|BOR||1B/C/DH||05 03 94||2015||17th|
Selected 2016 stats
Staff comments (individual rankings in parentheses)
Message board community (51): Chris Chinea began to receive some community support from members 14NyquisT and Wileycard in the mid 40’s of the voting. He ended up being selected as the #51 prospect in our community rankings. That is a drop from last year, when the community had him ranked at #44. Overall, Chinea placed among the The Cardinal Nation’s “Best of the Rest” for 2016.
Back then, SoonerinNC liked how Chinea carried over his great record from LSU. 14NyquisT began the talk this year pointing out some solid stats for Chinea such as how he tied for Peoria’s Midwest League playoff club lead in RBI while hitting .312. Wileycard said that Chinea is a terrific hitter, but defense will dictate whether he ends up as a catcher or first baseman. 14NyquisT defended Chinea again pointing out that, as a first baseman, he may see a more aggressive path to promotion with the lack of depth at the position among Cardinals’ prospects, and favorably compares to a catcher-only type of prospect like Brian O’Keefe. - Jeremy Byrd
Derek Shore (49): After ranking as my #47 prospect last year at this time, the former LSU product became an offensive force for Low-A Peoria in his first full season and emerged as one of the top run producers for the Cardinals in the lower levels in 2016.
His numbers reflected his production.
Chinea, 22, posted a .312/.350/.423 slash line with six homers and tied fellow backstop Brian O'Keefe for the team lead with 63 RBI in a lineup that included heralded prospects Magneuris Sierra, Eliezer Alvarez, and Edmundo Sosa at the top of the order. However, the right-handed hitter, a catcher by draft out of Louisiana State University, appeared mostly at first base and received vast majority of his plate appearances as a designated hitter for Peoria.

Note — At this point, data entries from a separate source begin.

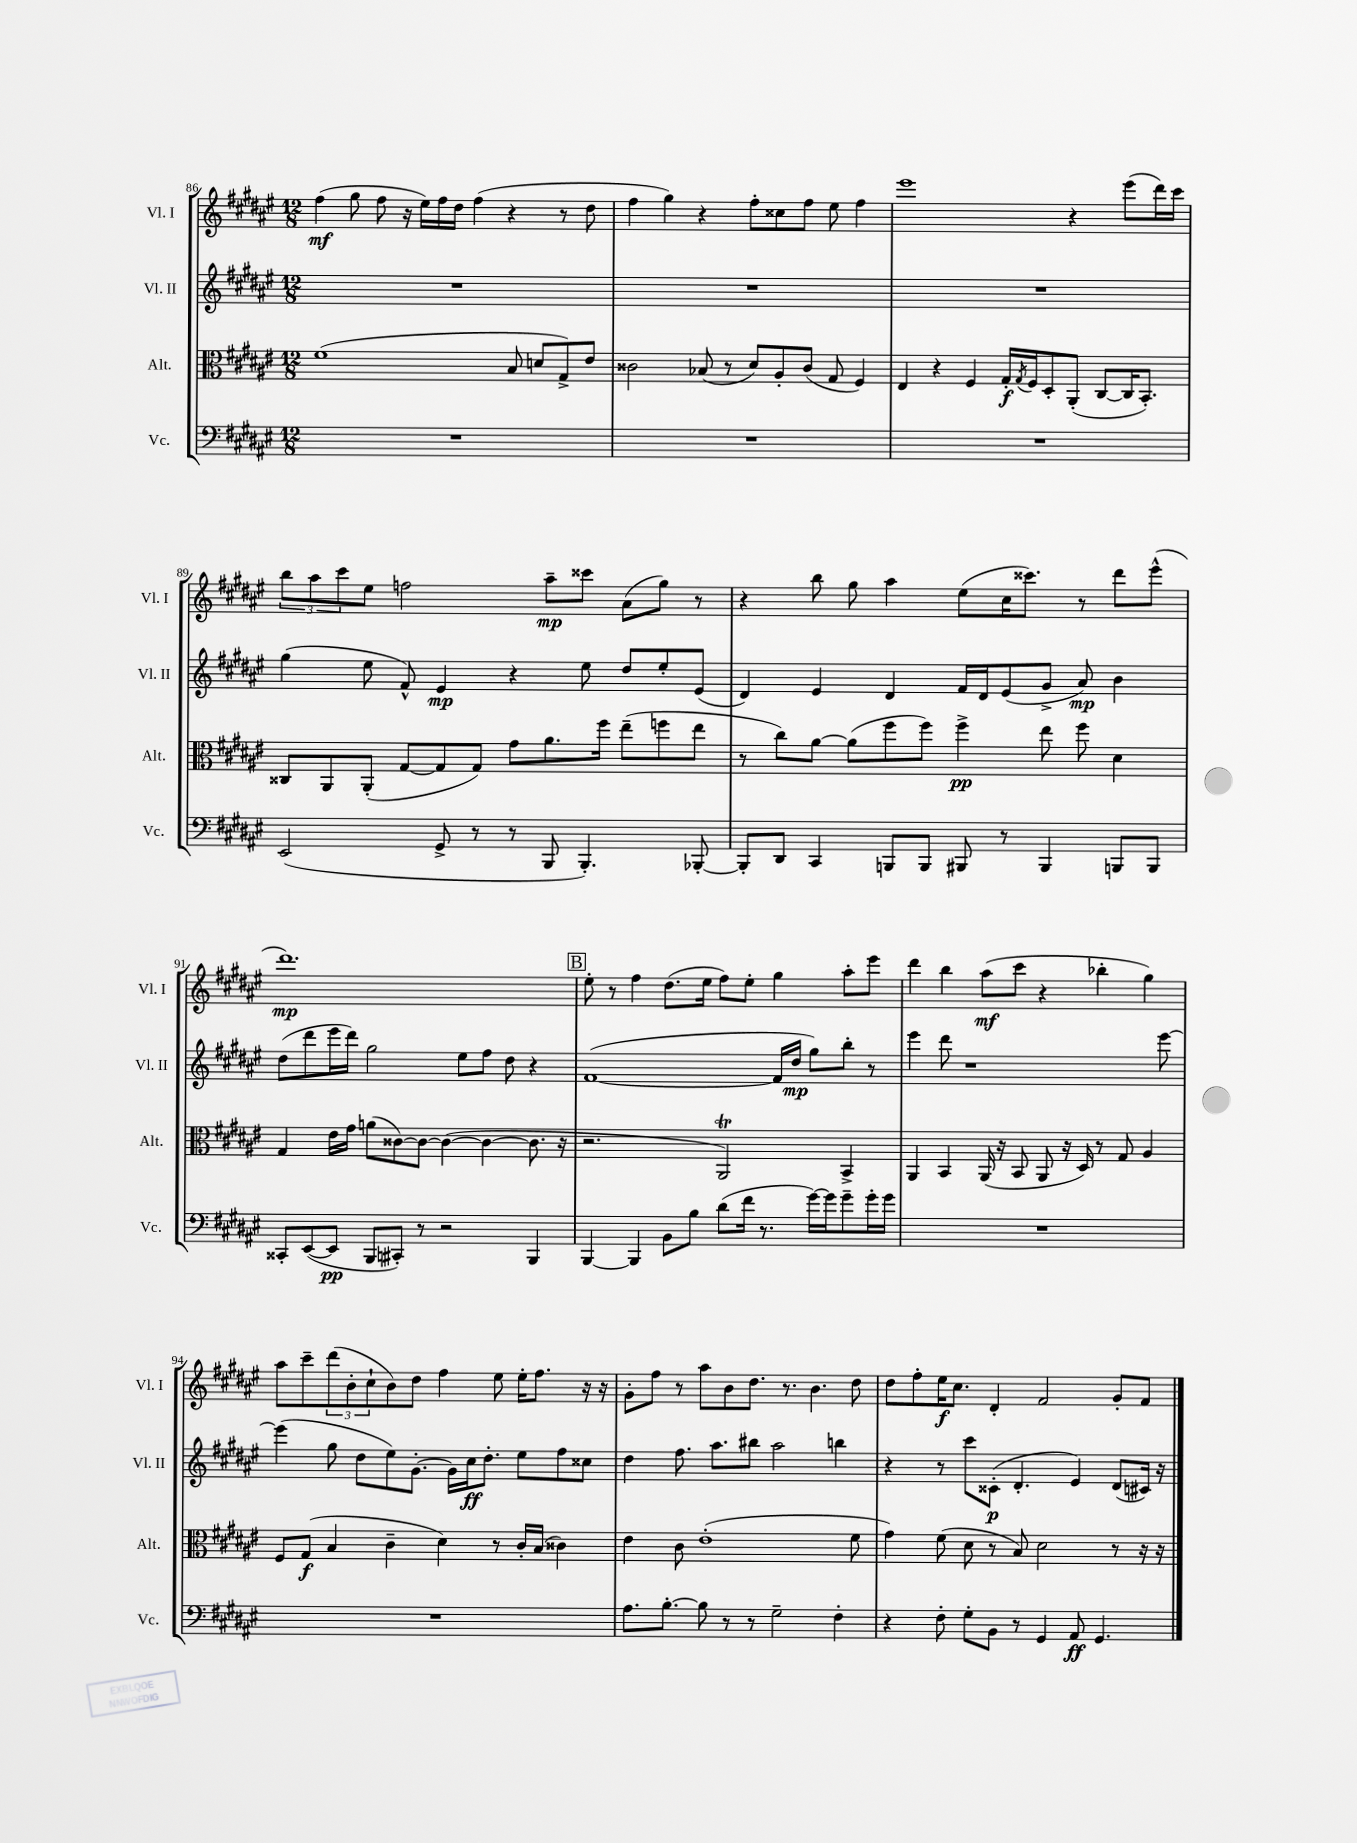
<<
\new StaffGroup <<
\new Staff = "s0" \with { instrumentName = "Vl. I" shortInstrumentName = "Vl. I" } {
    \clef treble \key fis \major \numericTimeSignature \time 12/8
    fis''4\mf( gis''8 fis''8 r16 eis''16) fis''16 dis''16 fis''4( r4 r8 dis''8 |
    fis''4 gis''4) r4 fis''8-. cisis''8 fis''8 eis''8 fis''4 |
    eis'''1 r4 eis'''8( dis'''16) cis'''16 |
    \tuplet 3/2 { b''8 ais''8 cis'''8 } eis''8 f''2 ais''8--\mp cisis'''8 ais'8( gis''8) r8 |
    r4 b''8 gis''8 ais''4 eis''8( cis''16 cisis'''8.) r8 dis'''8 eis'''8-^( |
    dis'''1.\mp) |
    \mark \markup { \box "B" } eis''8-. r8 fis''4 dis''8.( eis''16 fis''8) eis''8-. gis''4 ais''8-. eis'''8 |
    dis'''4 b''4 ais''8\mf( cis'''8 r4 bes''4-. gis''4) |
    ais''8 cis'''8-- \tuplet 3/2 { dis'''8( b'8-. cis''8-! } b'8) dis''8 fis''4 eis''8 eis''16-. fis''8. r16 r16 |
    gis'8-. fis''8 r8 ais''8 b'8 dis''8. r8. b'4. dis''8 |
    dis''8 fis''8-. eis''16\f cis''8. dis'4-. fis'2 gis'8-. fis'8 \bar "|." |
}
\new Staff = "s1" \with { instrumentName = "Vl. II" shortInstrumentName = "Vl. II" } {
    \clef treble \key fis \major \numericTimeSignature \time 12/8
    R1. |
    R1. |
    R1. |
    gis''4( eis''8 fis'8-^) eis'4\mp r4 eis''8 dis''8 eis''8-. eis'8( |
    dis'4) eis'4 dis'4 fis'16 dis'16 eis'8( gis'8-> ais'8\mp) b'4 |
    dis''8( dis'''8 eis'''16 dis'''16) gis''2 eis''8 fis''8 dis''8 r4 |
    \mark \markup { \box "B" } fis'1~( fis'16 dis''16\mp gis''8) b''8-. r8 |
    eis'''4 dis'''8 r1 eis'''8~ |
    eis'''4( gis''8 dis''8 eis''8) gis'8.~-. gis'16 cis''16\ff dis''8.-. eis''8 fis''8 cisis''8 |
    dis''4 fis''8. ais''8. bis''8 ais''2 b''4 |
    r4 r8 cis'''8 cisis'8-.\p( dis'4.-. eis'4) dis'8( cis'16) r16 \bar "|." |
}
\new Staff = "s2" \with { instrumentName = "Alt." shortInstrumentName = "Alt." } {
    \clef alto \key fis \major \numericTimeSignature \time 12/8
    fis'1( b8 d'8 gis8->) eis'8 |
    cisis'2 bes8( r8 dis'8) ais8-. cisis'8( gis8 fis4) |
    eis4 r4 fis4 gis16-.\f \acciaccatura { gis8 } fis16 dis8-. ais,8-.( cis8~ cis16 b,8.-.) |
    cisis8 ais,8 ais,8-.( gis8~ gis8 gis8) gis'8 ais'8. fis''16 eis''8--( f''8 eis''8 |
    r8 cis''8) ais'8~ ais'8( fis''8 fis''8) fis''4->\pp eis''8 fis''8 dis'4 |
    gis4 eis'16 gis'16 a'8( cisis'8~) cisis'8~ cisis'4~( cisis'4~ cisis'8. r16 |
    \mark \markup { \box "B" } r2. ais,2\trill) b,4-> |
    ais,4 b,4 ais,16( r16 b,8 ais,8 r16 dis16) r8 gis8 ais4 |
    fis8 gis8\f( b4 cis'4-- dis'4) r8 cis'16-. b16( cisis'4) |
    eis'4 cis'8 eis'1-.( fis'8 |
    gis'4) fis'8( dis'8 r8 b8) dis'2 r8 r16 r16 \bar "|." |
}
\new Staff = "s3" \with { instrumentName = "Vc." shortInstrumentName = "Vc." } {
    \clef bass \key fis \major \numericTimeSignature \time 12/8
    R1. |
    R1. |
    R1. |
    eis,2( gis,8-> r8 r8 b,,8 b,,4.-.) bes,,8~-. |
    bes,,8-. dis,8 cis,4 b,,8 b,,8 bis,,8 r8 bis,,4 b,,8 b,,8 |
    cisis,8-. eis,8~( eis,8\pp b,,8 cis,8-.) r8 r2 b,,4 |
    \mark \markup { \box "B" } b,,4~ b,,4 b,8 b8 dis'8( fis'16 r8. gis'16~) gis'16 gis'8-- gis'16-. gis'16 |
    R1. |
    R1. |
    ais8. b8.~-. b8 r8 r8 gis2-- fis4-. |
    r4 fis8-. gis8-. b,8 r8 gis,4 ais,8\ff gis,4. \bar "|." |
}
>>
>>
\layout { \context { \Score currentBarNumber = #86 } }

His hitting coach Jobel Jimenez lauded his ability at the plate and attributed his improvement to increased playing time during an exclusive interview in October.
"He is an older guy," Jimenez said of Chinea. "He had a great season (for us). He had more (playing time) this year because he can hit and was more in the lineup. He is a DH/first baseman. He's learning how to play that position (first) which is good for him because he's got more of a chance to be in the lineup because he can catch and play first.
"He is one of those good hitters we have. The guy's got a good idea at the plate. He's got some pop. The guy has shown to make adjustments, especially behind in the count and against off-speed pitches."
Ever since his amateur days, Chinea has been renowned for his hit tool with scouts saying he possesses a strong feel for the barrel while being an adept fastball hitter. Last offseason, his signing scout Charles Peterson said, "When everything's on time, he puts a charge on the ball."
The Miami, Florida native put up middling gap-power numbers including just 24 doubles, so his value is a bit limited since he does not profile as a prototypical right-handed hitting power hitter, especially being defensively challenged. Thus, his bat will have to do all the heavy lifting and gives him a smaller margin for error, in my opinion.
Chinea has an interesting profile because of the bat, and he proved to play above the Midwest League thanks to an advanced approach, but the fact he is primarily playing first base makes me skeptical that catching is a likely future role for him. Peterson once mentioned left field as an option.
Ultimately, I believe with his bat and lack of versatility makes him an ideal organizational type the Cardinals maximize every ounce from. I expect to see him open 2017 at High-A Palm Beach.
Brian Walton (53): The fact that Chinea placed in my ranking is out of respect for his .300-plus batting average and RBI production at Peoria this season. Even so, his six home runs in over 400 plate appearances and a doubles total that was just third-best on his own team did not stand out as a dominating performance. (Note the wrap-around helmet that has been his choice since he was hit in the face by a pitch in college.)
As noted above, Chinea was not his team’s primary choice behind the plate nor was he the regular at first base, either. Frankly, a less-than-imposing Class-A designated hitter in a National League organization who is more of a singles hitter than a home run threat would seem to have a cloudy outlook of reaching St. Louis.
On the positive side, I watched Chinea play a fair amount of first base at instructional league camp and I was actually impressed by his ability around the bag. Specifically, he was adept at corralling errant throws despite lacking the prototypical height many at the position possess. Perhaps that was his catching genes showing.
In the photo below, Chinea works on drills at first base with coaches Jose Oquendo and Oliver Marmol.
Yet, when I put it all together, I see an organizational soldier who needs to step it up in the power department and find a true home defensively to create a decent chance to reach the Majors one day. One month into next season, Chinea will turn 23 years of age, so the clock is ticking and his likely next stop, Palm Beach, is not a favorable location for hitters to say the least.